Washington“No debería ser una gran sorpresa que un Partido Demócrata que ha abandonado a la gente de clase trabajadora se encuentre ahora con que la clase trabajadora lo ha abandonado a él. Mientras el liderazgo del partido siga defendiendo el statu quo, el pueblo americano estará enojado y querrá cambio. Y tendrá razón”. Firmado: Bernie Sanders, el senador de Vermont más a la izquierda de todo el arco parlamentario.
No hace falta añadir nada más. Cuando la inflación ha destrozado la economía familiar de tanta gente, los trabajadores han votado a Trump.
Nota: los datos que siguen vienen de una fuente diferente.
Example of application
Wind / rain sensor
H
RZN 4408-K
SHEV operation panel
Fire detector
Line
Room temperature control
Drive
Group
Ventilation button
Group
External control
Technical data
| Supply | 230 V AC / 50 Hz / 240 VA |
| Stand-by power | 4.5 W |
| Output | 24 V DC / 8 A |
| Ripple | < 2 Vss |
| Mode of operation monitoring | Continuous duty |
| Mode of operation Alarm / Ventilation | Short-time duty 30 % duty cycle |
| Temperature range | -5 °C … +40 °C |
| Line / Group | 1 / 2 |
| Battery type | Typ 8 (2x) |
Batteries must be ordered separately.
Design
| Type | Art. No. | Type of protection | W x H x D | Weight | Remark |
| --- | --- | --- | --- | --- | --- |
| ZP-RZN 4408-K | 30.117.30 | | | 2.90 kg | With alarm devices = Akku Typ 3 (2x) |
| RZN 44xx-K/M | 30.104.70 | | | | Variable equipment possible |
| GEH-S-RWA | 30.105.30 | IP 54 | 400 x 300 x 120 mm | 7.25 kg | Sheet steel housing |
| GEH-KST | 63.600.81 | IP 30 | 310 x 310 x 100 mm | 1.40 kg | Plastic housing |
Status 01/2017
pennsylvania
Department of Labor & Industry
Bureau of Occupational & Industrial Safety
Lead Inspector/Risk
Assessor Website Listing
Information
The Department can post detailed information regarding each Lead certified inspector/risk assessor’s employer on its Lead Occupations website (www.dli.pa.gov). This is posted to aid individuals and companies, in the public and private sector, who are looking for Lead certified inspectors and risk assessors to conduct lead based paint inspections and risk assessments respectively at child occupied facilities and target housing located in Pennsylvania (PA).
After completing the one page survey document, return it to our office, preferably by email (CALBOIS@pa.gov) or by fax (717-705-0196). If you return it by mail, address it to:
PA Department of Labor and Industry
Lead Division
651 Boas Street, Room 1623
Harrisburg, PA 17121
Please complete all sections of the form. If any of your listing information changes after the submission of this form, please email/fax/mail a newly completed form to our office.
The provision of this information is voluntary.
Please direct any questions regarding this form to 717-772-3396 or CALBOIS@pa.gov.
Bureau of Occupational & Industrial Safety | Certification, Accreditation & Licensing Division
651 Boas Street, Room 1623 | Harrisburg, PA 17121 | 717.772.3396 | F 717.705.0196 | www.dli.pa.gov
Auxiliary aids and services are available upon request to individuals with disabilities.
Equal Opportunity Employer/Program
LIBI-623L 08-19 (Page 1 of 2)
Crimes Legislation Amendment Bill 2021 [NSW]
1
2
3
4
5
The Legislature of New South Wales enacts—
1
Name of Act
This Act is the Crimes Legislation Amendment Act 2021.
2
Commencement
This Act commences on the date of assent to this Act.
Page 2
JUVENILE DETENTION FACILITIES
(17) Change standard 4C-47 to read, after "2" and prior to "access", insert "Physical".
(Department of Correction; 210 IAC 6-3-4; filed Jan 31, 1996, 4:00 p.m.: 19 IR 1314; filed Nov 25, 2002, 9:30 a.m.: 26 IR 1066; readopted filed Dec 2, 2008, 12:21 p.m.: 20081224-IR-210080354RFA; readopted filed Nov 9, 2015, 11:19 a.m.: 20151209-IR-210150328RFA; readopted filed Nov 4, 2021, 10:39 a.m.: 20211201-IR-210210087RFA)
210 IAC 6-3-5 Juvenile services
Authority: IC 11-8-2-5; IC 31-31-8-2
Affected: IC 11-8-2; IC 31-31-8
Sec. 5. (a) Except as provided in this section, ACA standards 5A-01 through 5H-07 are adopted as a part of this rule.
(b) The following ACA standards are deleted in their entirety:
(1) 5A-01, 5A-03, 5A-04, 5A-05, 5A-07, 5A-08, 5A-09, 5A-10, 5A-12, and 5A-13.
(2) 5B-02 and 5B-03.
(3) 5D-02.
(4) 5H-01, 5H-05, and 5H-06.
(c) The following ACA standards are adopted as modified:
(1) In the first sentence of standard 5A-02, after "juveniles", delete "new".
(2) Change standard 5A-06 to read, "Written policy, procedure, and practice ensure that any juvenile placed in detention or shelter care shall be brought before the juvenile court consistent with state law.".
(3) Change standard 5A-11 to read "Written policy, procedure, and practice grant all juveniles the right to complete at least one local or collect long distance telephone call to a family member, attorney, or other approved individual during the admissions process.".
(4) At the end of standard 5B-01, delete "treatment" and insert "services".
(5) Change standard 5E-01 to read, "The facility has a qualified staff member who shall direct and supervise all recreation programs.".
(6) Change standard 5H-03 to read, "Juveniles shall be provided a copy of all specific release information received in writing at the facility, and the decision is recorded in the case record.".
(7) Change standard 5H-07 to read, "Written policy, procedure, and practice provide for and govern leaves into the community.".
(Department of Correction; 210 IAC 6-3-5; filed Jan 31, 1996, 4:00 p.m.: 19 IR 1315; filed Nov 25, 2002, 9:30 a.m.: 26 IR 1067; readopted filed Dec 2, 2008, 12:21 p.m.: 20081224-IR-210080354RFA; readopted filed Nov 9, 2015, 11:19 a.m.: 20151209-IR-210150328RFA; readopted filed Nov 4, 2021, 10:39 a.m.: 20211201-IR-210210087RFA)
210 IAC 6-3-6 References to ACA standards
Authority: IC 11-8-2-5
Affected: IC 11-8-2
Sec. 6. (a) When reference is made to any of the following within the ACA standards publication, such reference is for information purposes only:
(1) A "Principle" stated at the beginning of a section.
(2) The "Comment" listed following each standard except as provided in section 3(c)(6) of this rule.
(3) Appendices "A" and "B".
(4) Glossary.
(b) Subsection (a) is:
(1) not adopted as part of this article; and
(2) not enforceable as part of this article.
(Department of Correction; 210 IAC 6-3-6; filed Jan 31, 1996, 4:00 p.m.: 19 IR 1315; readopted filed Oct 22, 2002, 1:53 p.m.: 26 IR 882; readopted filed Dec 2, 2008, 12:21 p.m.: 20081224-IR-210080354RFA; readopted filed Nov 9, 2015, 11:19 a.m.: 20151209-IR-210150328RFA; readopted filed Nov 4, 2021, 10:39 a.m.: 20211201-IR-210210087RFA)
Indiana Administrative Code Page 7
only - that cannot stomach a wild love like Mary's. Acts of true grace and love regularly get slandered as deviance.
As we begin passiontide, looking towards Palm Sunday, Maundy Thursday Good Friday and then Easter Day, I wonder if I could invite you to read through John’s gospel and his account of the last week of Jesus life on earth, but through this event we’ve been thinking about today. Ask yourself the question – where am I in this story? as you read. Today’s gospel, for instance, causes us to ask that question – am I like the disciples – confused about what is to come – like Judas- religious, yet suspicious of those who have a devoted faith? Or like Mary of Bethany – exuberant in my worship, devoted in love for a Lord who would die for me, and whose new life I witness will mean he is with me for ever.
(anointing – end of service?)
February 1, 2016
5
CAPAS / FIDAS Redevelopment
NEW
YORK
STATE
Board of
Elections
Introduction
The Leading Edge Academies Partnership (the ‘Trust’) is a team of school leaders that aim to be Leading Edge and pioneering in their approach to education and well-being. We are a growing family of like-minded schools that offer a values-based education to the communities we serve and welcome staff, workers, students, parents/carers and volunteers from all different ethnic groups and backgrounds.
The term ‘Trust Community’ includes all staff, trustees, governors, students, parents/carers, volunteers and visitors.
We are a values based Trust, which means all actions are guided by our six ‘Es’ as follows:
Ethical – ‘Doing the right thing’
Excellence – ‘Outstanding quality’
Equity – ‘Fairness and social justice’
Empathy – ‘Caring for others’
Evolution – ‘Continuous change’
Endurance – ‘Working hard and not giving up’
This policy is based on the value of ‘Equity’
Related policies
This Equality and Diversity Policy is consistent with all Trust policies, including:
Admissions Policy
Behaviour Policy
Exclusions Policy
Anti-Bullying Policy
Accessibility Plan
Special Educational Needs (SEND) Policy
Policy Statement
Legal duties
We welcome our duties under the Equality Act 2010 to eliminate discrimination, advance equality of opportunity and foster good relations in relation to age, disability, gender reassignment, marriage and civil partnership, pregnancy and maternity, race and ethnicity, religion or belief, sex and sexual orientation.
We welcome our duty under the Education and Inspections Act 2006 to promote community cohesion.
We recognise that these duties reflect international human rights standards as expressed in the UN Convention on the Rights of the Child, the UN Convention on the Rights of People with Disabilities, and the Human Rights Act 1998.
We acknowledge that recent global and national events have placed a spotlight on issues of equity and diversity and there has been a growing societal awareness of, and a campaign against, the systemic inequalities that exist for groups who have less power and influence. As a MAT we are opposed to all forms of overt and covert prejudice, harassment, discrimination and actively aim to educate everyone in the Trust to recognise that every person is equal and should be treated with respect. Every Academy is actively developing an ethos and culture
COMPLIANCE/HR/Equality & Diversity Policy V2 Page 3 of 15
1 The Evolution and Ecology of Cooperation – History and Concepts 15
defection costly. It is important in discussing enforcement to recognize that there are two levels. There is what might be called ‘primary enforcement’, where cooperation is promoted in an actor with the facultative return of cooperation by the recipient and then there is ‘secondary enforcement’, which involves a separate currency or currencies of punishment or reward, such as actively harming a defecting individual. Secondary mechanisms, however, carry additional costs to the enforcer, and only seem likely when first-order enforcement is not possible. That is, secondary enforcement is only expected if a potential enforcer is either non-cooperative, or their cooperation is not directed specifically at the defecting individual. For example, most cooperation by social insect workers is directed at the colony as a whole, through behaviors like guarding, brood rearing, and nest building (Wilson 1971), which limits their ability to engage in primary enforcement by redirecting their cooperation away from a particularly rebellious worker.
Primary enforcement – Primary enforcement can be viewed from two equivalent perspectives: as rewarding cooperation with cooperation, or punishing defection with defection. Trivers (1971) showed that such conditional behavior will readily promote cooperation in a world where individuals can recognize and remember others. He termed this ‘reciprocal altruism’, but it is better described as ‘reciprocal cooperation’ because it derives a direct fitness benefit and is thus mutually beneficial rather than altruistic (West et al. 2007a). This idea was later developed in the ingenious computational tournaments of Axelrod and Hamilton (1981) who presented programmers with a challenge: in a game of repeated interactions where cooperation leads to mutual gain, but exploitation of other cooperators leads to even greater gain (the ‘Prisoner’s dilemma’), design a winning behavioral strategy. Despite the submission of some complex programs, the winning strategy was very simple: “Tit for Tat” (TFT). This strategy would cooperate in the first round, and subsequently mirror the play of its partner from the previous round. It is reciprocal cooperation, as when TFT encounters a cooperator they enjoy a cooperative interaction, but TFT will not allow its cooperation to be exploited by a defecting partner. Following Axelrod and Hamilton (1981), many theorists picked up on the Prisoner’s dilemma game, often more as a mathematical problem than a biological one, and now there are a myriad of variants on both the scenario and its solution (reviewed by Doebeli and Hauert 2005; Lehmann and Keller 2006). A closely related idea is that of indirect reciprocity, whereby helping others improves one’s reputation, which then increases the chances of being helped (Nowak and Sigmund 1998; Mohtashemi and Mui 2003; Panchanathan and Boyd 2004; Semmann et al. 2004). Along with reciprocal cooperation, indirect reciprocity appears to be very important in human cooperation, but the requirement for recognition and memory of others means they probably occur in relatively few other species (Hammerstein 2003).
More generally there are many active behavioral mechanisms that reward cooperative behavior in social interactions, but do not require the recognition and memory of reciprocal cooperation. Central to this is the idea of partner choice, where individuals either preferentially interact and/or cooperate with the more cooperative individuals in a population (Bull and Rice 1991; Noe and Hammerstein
Cuando pasan los años y la sanidad sigue costando un dineral, ¿de qué sirve un partido “progresista”? Cuando endeudarse para pagar la matrícula de una universidad carísima no hará que sus hijos tengan mejores perspectivas de futuro que las que tuvieron sus padres, ¿de qué sirven los discursos socialmente impecables del centroizquierda estadounidense?
Suele decirse que cada presidencia es consecuencia de la anterior. Las mentiras de la guerra de Irak de George Bush y la crisis financiera de 2008 llevaron a Obama a la Casa Blanca. Es posible, pero paremos un momento aquí la película. En el 2006, cuando hace apenas dos años que Obama es senador por Illinois, a Obama le llegan cantos de sirena para que se presente y habla con Ted Kennedy sobre si no cree que sería demasiado pronto. Y Kennedy le contesta: “Tú no eliges el momento. El momento te elige a ti”. Es verdad. Era el momento de Obama. Y si lo vio Kennedy, también lo vio claro el sistema: ese senador de 45 años, hijo de un keniata y una blanca, era el cambio moderado (convenientemente presentado como cambio histórico) que el statu quo podía digerir.
Y así, ¿por qué después de Obama vino Trump? Obama quedó cegado por los dioses cuando le concedieron el Premio Nobel de la Paz cuando no hacía ni un año que había ganado las elecciones, y cuando hizo matar a Bin Laden con una precisión quirúrgica. Obama estaba en la cima, y apostó por Hillary como sucesora. A balón pasado está claro que el mejor relevo de Obama en el 2016 habría sido Biden (el único que ha sido capaz de derrotar a Trump) y no Hillary Clinton, perfecta representante del progresismo que viaja en primera clase, que no podía encarnar el cambio en modo alguno. Tras la indecente campaña de Trump contra Obama, mintiendo cuando decía que no había nacido en Estados Unidos, Obama se vengó con un discurso en el que se rió de Trump en una cena de gala, delante de todos. Si tenía alguna duda de presentarse, esa noche Trump debió de pensar que la venganza es un plato que se come frío. Y por segunda vez, ha podido con todo el mundo. La lista de lujo de famosos que han hecho campaña por Harris no ha servido de nada: Jennifer Lopez, Beyoncé, Bruce Springsteen, Richard Gere, LeBron James, Martin Sheen, Harrison Ford, Scarlett Johansson, Madonna, Arnold Schwarzenegger...
¿Quién ha tenido la culpa de la estrepitosa derrota de los demócratas? Harris seguro que no, que ya hizo suficiente empatando las encuestas. Biden y todos los que miraron hacia el otro lado ante el evidente deterioro motriz y cognitivo del presidente, y mantuvieron la mentira de que estaba en condiciones de presentarse, alguna responsabilidad tendrán.
Pero la construcción acelerada y sin debate interno de una candidata entra en la categoría de grave error estratégico. De lo que estamos hablando aquí es del error estructural de contestar mal la pregunta de qué tipo de partido somos y qué diferencia existe entre lo que se supone que representamos y las vidas de la gente que decimos que representamos. Muchos trabajadores no se han creído que los demócratas lucharán por ellos. Y han preferido a Trump. Con el agravante de que Trump solo se preocupa por él.